3. Don’t underestimate the phone. When a bride e-mails L&H Bridal in Philadelphia, if she includes a phone number, the store will call her prior to e-mailing her back.
    “It’s more personable,” says business manager Anthony Ciotti. “Making that phone call is just starting that connection.”
    But not all phone calls are created equal.
    Ciotti spent months searching for the right employee for this job “and we got someone with a great personality and she shines on the phone,” he says. “She has brides’ e-mail addresses and could contact them 10 times faster online, but it’s not the same; it’s just not personal. If a bride gets a phone call, she knows we took the time and called her.”
    The worst-case scenario, he says, is the store leaves the bride with good feelings about it, even if she goes elsewhere for her gown.
    Anyone working in a bridal store has to always keep forefront in his or her mind that this is the bride’s big moment.
    “Even for people who aren’t into weddings, they’re hoping this is the only time in their life they’re going to get married, and it should be all about them,” Ciotti says. “They should feel special.”
    And that’s why he searched for months for the right person for his phone calls (she’s a jack-of-all-trades in the store really). This employee is also usually the first person customers meet as they enter L&H Bridal.
    “It’s a very important job,” Ciotti says. “It was a very specific person we were looking for and we’ll never let her go.”
    Bridget Nussie Moore, owner of K&B Bridals in Bel Air, Md., also prefers to use the phone in lieu of e-mail.
    “We like to say congratulations by phone and thank you for reaching out and we’re excited to help you out and how can we work with you?” Moore says. “I feel like e-mails just inundate women’s inboxes so phone calls are much more personal.”
    If no one answers, someone from the store leaves a voice mail, she says, which is less likely to be deleted than an e-mail.
    Pick your employees carefully, says Debbie Williams, co-founder and chief content officer at Sprout Content in Denver, a marketing agency that helps businesses create more meaningful connections with their customers.
    Since you’re working in the bridal industry with clients mostly in their 20s and 30s, try to have employees of the same generation. This way, she says, customers feel they are well understood by someone who may have been in their shoes fairly recently.

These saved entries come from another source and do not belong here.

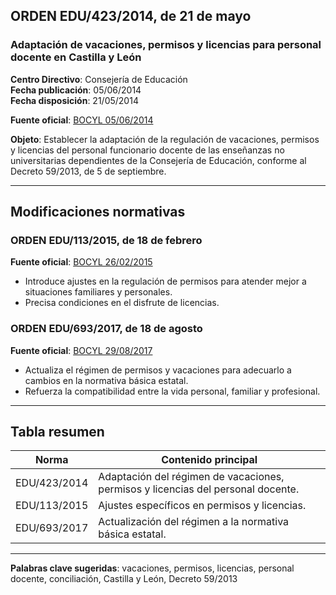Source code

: ## ORDEN EDU/423/2014, de 21 de mayo
### Adaptación de vacaciones, permisos y licencias para personal docente en Castilla y León

**Centro Directivo**: Consejería de Educación  
**Fecha publicación**: 05/06/2014  
**Fecha disposición**: 21/05/2014  

**Fuente oficial**: [BOCYL 05/06/2014](https://bocyl.jcyl.es/boletines/2014/06/05/pdf/BOCYL-D-05062014-1.pdf)

**Objeto**: Establecer la adaptación de la regulación de vacaciones, permisos y licencias del personal funcionario docente de las enseñanzas no universitarias dependientes de la Consejería de Educación, conforme al Decreto 59/2013, de 5 de septiembre.

---

## Modificaciones normativas

### ORDEN EDU/113/2015, de 18 de febrero
**Fuente oficial**: [BOCYL 26/02/2015](https://bocyl.jcyl.es/boletines/2015/02/26/pdf/BOCYL-D-26022015-3.pdf)

- Introduce ajustes en la regulación de permisos para atender mejor a situaciones familiares y personales.
- Precisa condiciones en el disfrute de licencias.

### ORDEN EDU/693/2017, de 18 de agosto
**Fuente oficial**: [BOCYL 29/08/2017](https://bocyl.jcyl.es/boletines/2017/08/29/pdf/BOCYL-D-29082017-2.pdf)

- Actualiza el régimen de permisos y vacaciones para adecuarlo a cambios en la normativa básica estatal.
- Refuerza la compatibilidad entre la vida personal, familiar y profesional.

---

## Tabla resumen

| Norma               | Contenido principal                                                                  |
|---------------------|---------------------------------------------------------------------------------------|
| EDU/423/2014        | Adaptación del régimen de vacaciones, permisos y licencias del personal docente.      |
| EDU/113/2015        | Ajustes específicos en permisos y licencias.                                          |
| EDU/693/2017        | Actualización del régimen a la normativa básica estatal.                              |

---

**Palabras clave sugeridas**: vacaciones, permisos, licencias, personal docente, conciliación, Castilla y León, Decreto 59/2013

And, she adds, the employee can also make recommendations based on her recent experiences.
    “People don’t want to be sold to; they want to be helped,” she says.

4. Don’t forget others in the bridal party. A bride may be the axis around which a wedding spins, but other people are involved too. Most notably, the groom.
    In general (grooms) are not as emotional, says Bridal Connections’ Vasquez, though she and her employees do try to draw grooms into conversation about their experience and their role, especially the honeymoon, which the groom often takes care of.
    “Connecting with him reinforces their combined experience,” Vasquez says.
    Rushing says she welcomes as many family members as a bride chooses to bring with her to the store.
    “We immediately ask everyone what their name is and what their role is going to be at the wedding,” she says. “We make them part of the process and ask constantly for their opinions.”
    Humor is also a handy tool to connect to fathers, who can become very emotional seeing their little girl grown up in a wedding dress. Rushing will use lines like “Come on dad, let’s go shopping. I’m sure your your daughter brought you here because you have the wallet right?’
    “That’s when they get more comfortable,” she says, “that’s how we connect with dad.”
    It doesn’t stop there, either. Many fathers stop by to pick up gowns before a wedding, she says, and at that point she or an employee will give him a pep talk for the big day
    And being there on the wedding day also means she and her employees can help parents and other members of the bridal party, all of whom – especially the parents – may be feeling nervous.
    “These are life moments I don’t take for granted,” she says. “I often escort parents to the wedding and tell them what a great achievement it is to walk your kids down the aisle. We really become part of their big day and we love it; it never gets old.”


 

Technology: The Upside

Technology’s not all bad. In fact, it has some key benefits.
    For starters, it’s convenient and helps you quickly communicate important messages. That’s crucial because customers needs to know you’re a resource for and are vested in them, and that you don’t just view them as a sales opportunity, says Debbie Williams, co-founder and chief content officer of Sprout Content in Denver.
    So, even though it entails technology, offer to send brides some resources before they come into your store, Williams suggests. You can e-mail them useful links or e-books about planning a wedding or trends in rings.
    Researching the customer beforehand – checking out her Pinterest page for example – and then sending advice tailored to her is another effective way to show you care.
    “It means the store is becoming a resource,” Williams says. “No one wants to be sold to; they want to feel like they’re working with an expert in the industry.”
    It also behooves retailers, she adds, to have plenty of relationships with others in the industry who can be recommend to brides.
    Also “don’t discount e-mail; it can be a powerful connection builder,” says Steve Smith, partner at Firehouse, an advertising agency in Dallas. “But, you really have to think about your content strategy. Brides-to-be are overwhelmed with information. Think about the role you play in her planning and her event, and provide content that will make some part of that easier or better.”
    Conversely, he says, don’t inundate a bride with content she’s getting elsewhere and will not value. For example, if you’re a dress shop, content might be sharing trends in accessorizing, or tips on transporting or storing dresses. Relevance and utility creates value and builds relationships.
    And don’t forget about online reviews. L&H Bridal in Philadelphia is careful to respond to every single review, the good and the bad “because it makes the person who reviewed you feel better,” Ciotti says.
    “And don’t give the same answer every time,” he says. “Take the extra minute – say hello and use the person’s name and thank her for her message.”
    When Ciotti or his employees respond, they try to refer back to something from the client’s appointment, if they remember it, and if not, they refer directly to the review.
    “You can make it personal that way,” he says. “Even with technology you have to make it personal.”